START INPUT DATA

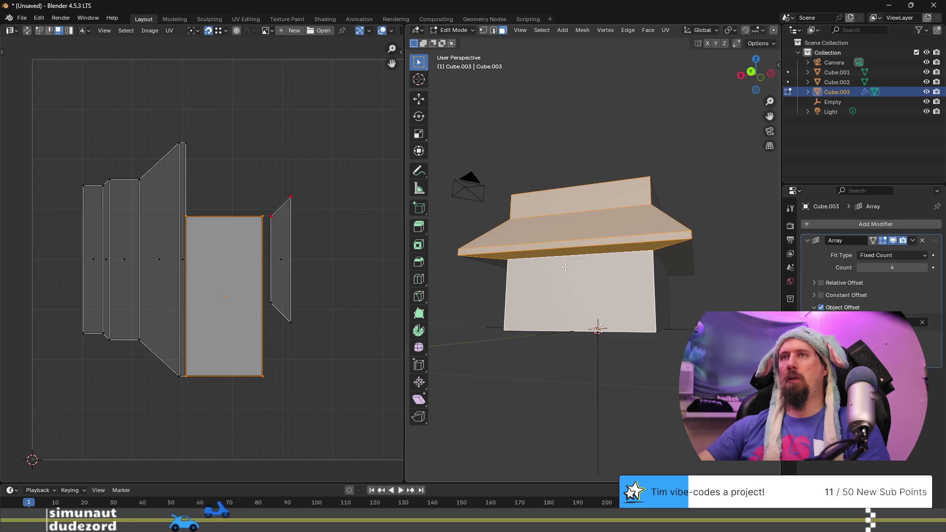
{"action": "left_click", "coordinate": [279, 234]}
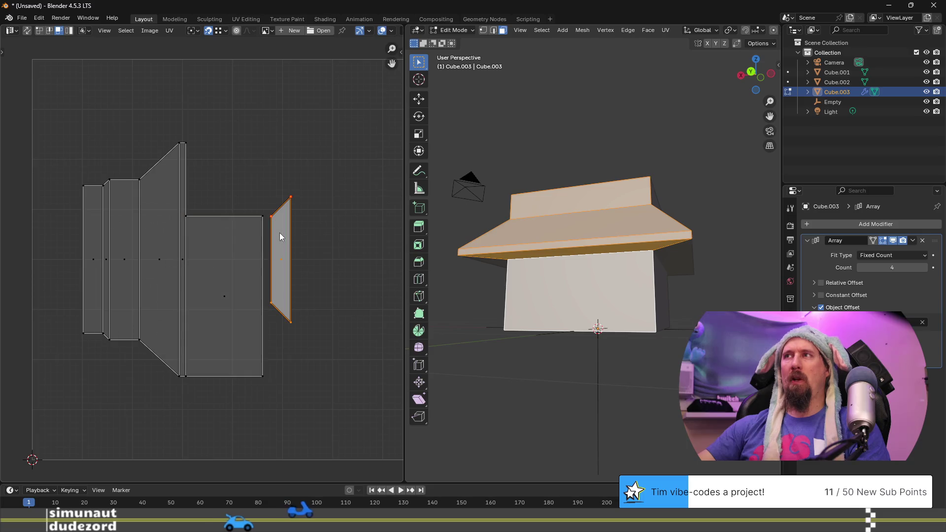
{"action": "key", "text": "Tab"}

END INPUT DATA
START INPUT DATA

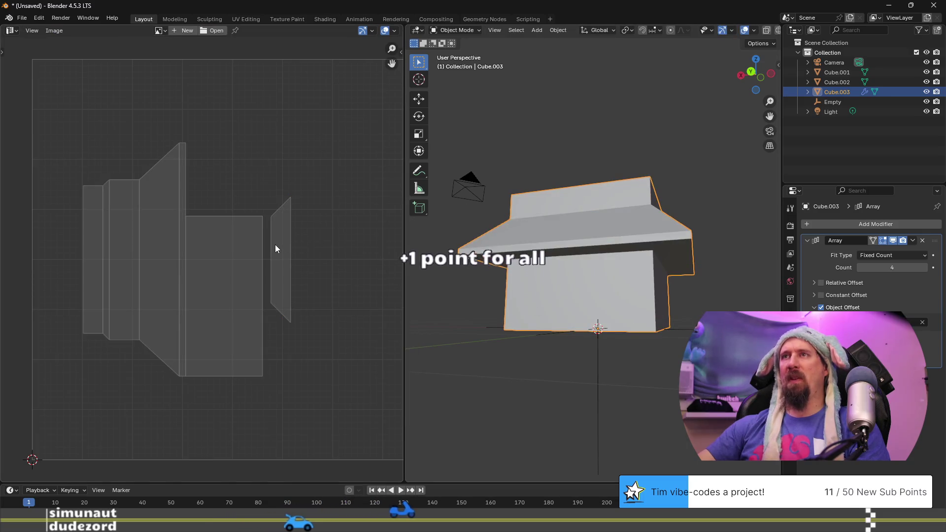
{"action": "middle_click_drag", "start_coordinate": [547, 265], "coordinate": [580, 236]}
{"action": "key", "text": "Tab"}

END INPUT DATA

[WHAT YOU WILL DO]: State the number of lines in the data above containing the string "coordinate" and nothing more.

[SOLUTION]: 2